Pronto se cumplirán
20 años desde que Nuestro Santo Padre, el Papa Pío XI,
escribiera en su memorable Encíclica Casti Connubi, estas palabras:
«No es ya de un modo solapado ni en la oscuridad, sino que también
en público, depuesto todo sentimiento de pudor, lo mismo de
viva voz que por escrito, ya en la escena con representaciones de
todo género, ya por medio de novelas, de cuentos amatorios
y comedias, del cinematógrafo, de discursos radiados, en fin,
de todos los inventos de la ciencia moderna, se conculca y se pone
en ridículo la santidad del matrimonio, mientras que los divorcios,
los adulterios y los vicios más torpes son ensalzados o al
menos revestidos de tales colores que aparecen libres de toda culpa
y de toda infamia (...) Estas doctrinas las inculcan a toda clase
de hombres, ricos y pobres, obreros y patrones, doctos e ignorantes,
solteros y casados, fieles e impíos, adultos y jóvenes,
siendo a éstos principalmente, como más fáciles
de seducir, a quienes ponen peores asechanzas».

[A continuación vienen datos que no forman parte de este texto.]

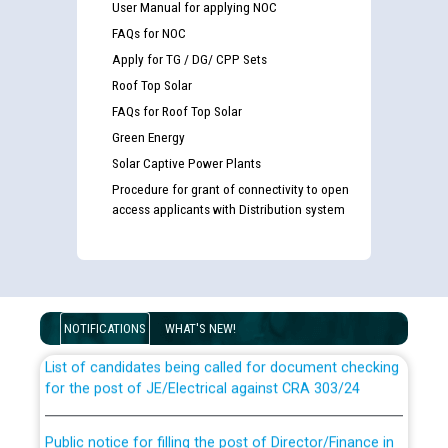
User Manual for applying NOC
FAQs for NOC
Apply for TG / DG/ CPP Sets
Roof Top Solar
FAQs for Roof Top Solar
Green Energy
Solar Captive Power Plants
Procedure for grant of connectivity to open
access applicants with Distribution system
Guidelines regarding use of a scribe for Person With
Disability (PWD) applicants who will appear in online
examination against CRA 316/2026 for JE/Electrical
NOTIFICATIONS
WHAT'S NEW!
List of candidates being called for document checking
for the post of JE/Electrical against CRA 303/24
Public notice for filling the post of Director/Finance in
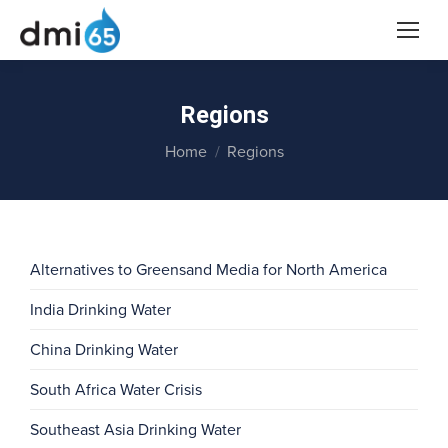
Regions
You are here:
Home
Regions
Alternatives to Greensand Media for North America
India Drinking Water
China Drinking Water
South Africa Water Crisis
Southeast Asia Drinking Water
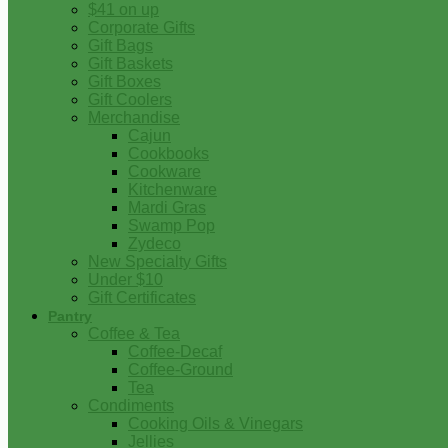
$41 on up
Corporate Gifts
Gift Bags
Gift Baskets
Gift Boxes
Gift Coolers
Merchandise
Cajun
Cookbooks
Cookware
Kitchenware
Mardi Gras
Swamp Pop
Zydeco
New Specialty Gifts
Under $10
Gift Certificates
Pantry
Coffee & Tea
Coffee-Decaf
Coffee-Ground
Tea
Condiments
Cooking Oils & Vinegars
Jellies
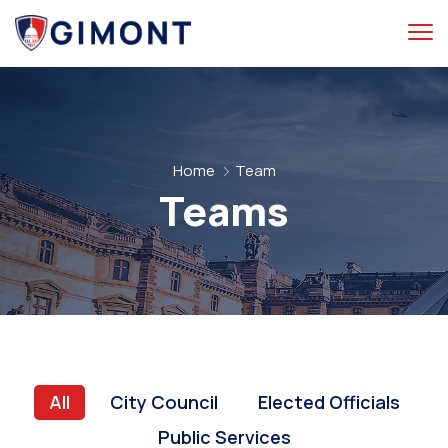
Home
Team
Teams
All
City Council
Elected Officials
Public Services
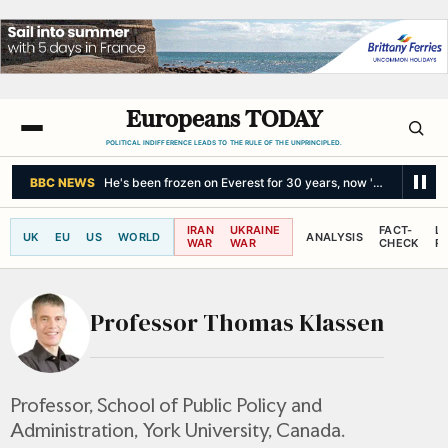
Europeans TODAY
POLITICAL INDIFFERENCE LEADS TO THE RULE OF THE UNPRINCIPLED.
BBC NEWS
He's been frozen on Everest for 30 years, now 'Green Boots
IRAN
UKRAINE
FACT-
L
UK
EU
US
WORLD
ANALYSIS
WAR
WAR
CHECK
R
Professor Thomas Klassen
Professor, School of Public Policy and
Administration, York University, Canada.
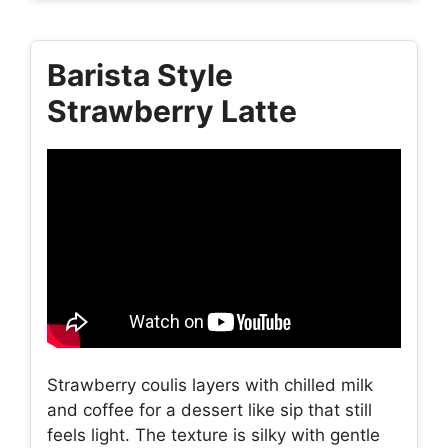
Barista Style
Strawberry Latte
Strawberry coulis layers with chilled milk
and coffee for a dessert like sip that still
feels light. The texture is silky with gentle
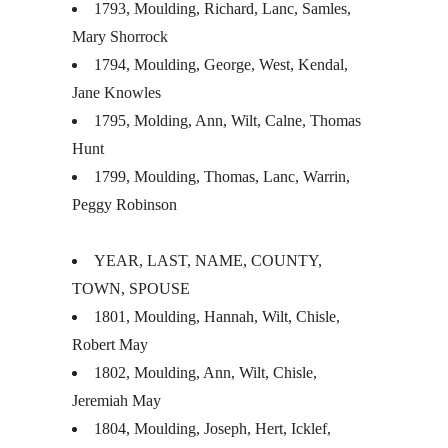
1793, Moulding, Richard, Lanc, Samles,
Mary Shorrock
1794, Moulding, George, West, Kendal,
Jane Knowles
1795, Molding, Ann, Wilt, Calne, Thomas
Hunt
1799, Moulding, Thomas, Lanc, Warrin,
Peggy Robinson
YEAR
,
LAST
,
NAME
,
COUNTY
,
TOWN
,
SPOUSE
1801, Moulding, Hannah, Wilt, Chisle,
Robert May
1802, Moulding, Ann, Wilt, Chisle,
Jeremiah May
1804, Moulding, Joseph, Hert, Icklef,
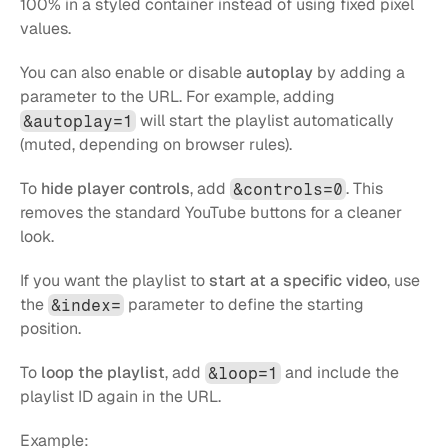
100% in a styled container instead of using fixed pixel 
values.
You can also enable or disable 
autoplay
 by adding a 
parameter to the URL. For example, adding 
 will start the playlist automatically 
&autoplay=1
(muted, depending on browser rules).
To 
hide player controls
, add 
. This 
&controls=0
removes the standard YouTube buttons for a cleaner 
look.
If you want the playlist to 
start at a specific video
, use 
the 
 parameter to define the starting 
&index=
position.
To 
loop the playlist
, add 
 and include the 
&loop=1
playlist ID again in the URL.
Example:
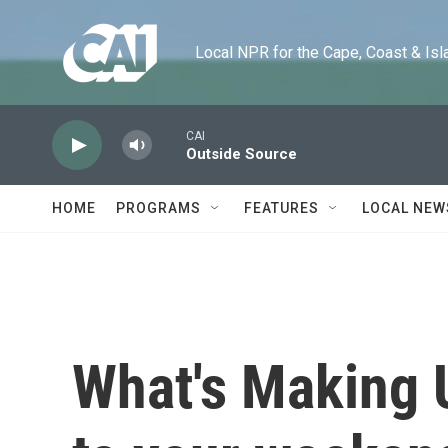
Skip to main content
Local NPR for the Cape, Coast & Islands
CAI
Outside Source
HOME
PROGRAMS
FEATURES
LOCAL NEW
What's Making 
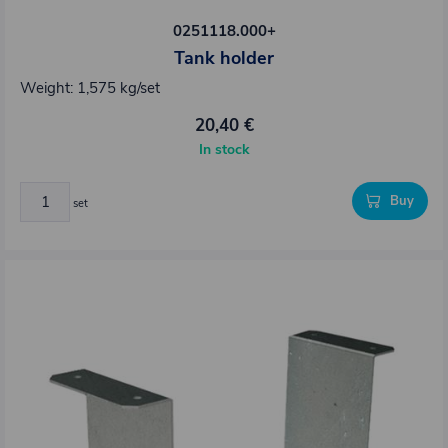
0251118.000+
Tank holder
Weight: 1,575 kg/set
20,40 €
In stock
Buy
set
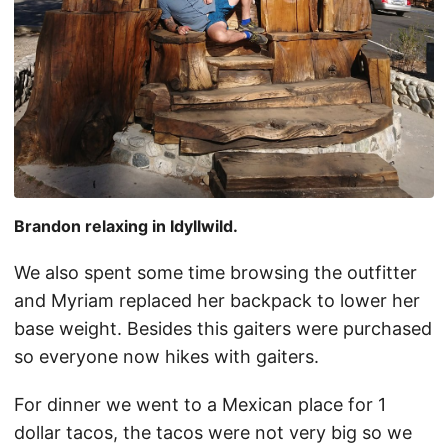
Brandon relaxing in Idyllwild.
We also spent some time browsing the outfitter
and Myriam replaced her backpack to lower her
base weight. Besides this gaiters were purchased
so everyone now hikes with gaiters.
For dinner we went to a Mexican place for 1
dollar tacos, the tacos were not very big so we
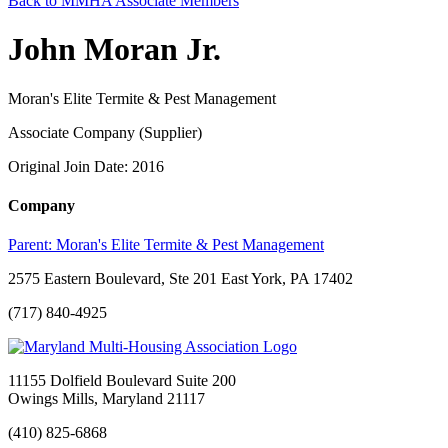
Back to MMHA Associate Members
John Moran Jr.
Moran's Elite Termite & Pest Management
Associate Company (Supplier)
Original Join Date: 2016
Company
Parent:
Moran's Elite Termite & Pest Management
2575 Eastern Boulevard, Ste 201 East York, PA 17402
(717) 840-4925
11155 Dolfield Boulevard Suite 200
Owings Mills, Maryland 21117
(410) 825-6868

Y agregaba el Papa Pío XI: «Nos, pues, a quien el Padre
de familia puso por custodia de su campo, a quien urge el oficio sacrosanto
de procurar que la buena semilla no sea sofocada por hierbas venenosas,
juzgamos como a Nos dirigidas por el Espíritu Santo aquellas
gravísimas palabras, con las cuales el Apóstol San Pablo
exhortaba a su amado Timoteo: «Tú, en cambio, vigila,
cumple tu ministerio, predica, insta oportuna e inoportunamente, arguye,
suplica, increpa con toda paciencia y doctrina».
Queridísimos hermanos, hemos creído hoy un deber hacer
nuestras estas palabras. No pasan semanas, sino días, que no
tengamos que deplorar el espectáculo de hogares desunidos,
de uniones quebrantadas, cuya separación es más definitiva
por otras uniones adúlteras, o que no tengamos que comprobar
la ilegitimidad de uniones que se podría creer regulares. ¡Cuántos
dramas de consciencia, cuántos dolores morales escondidos!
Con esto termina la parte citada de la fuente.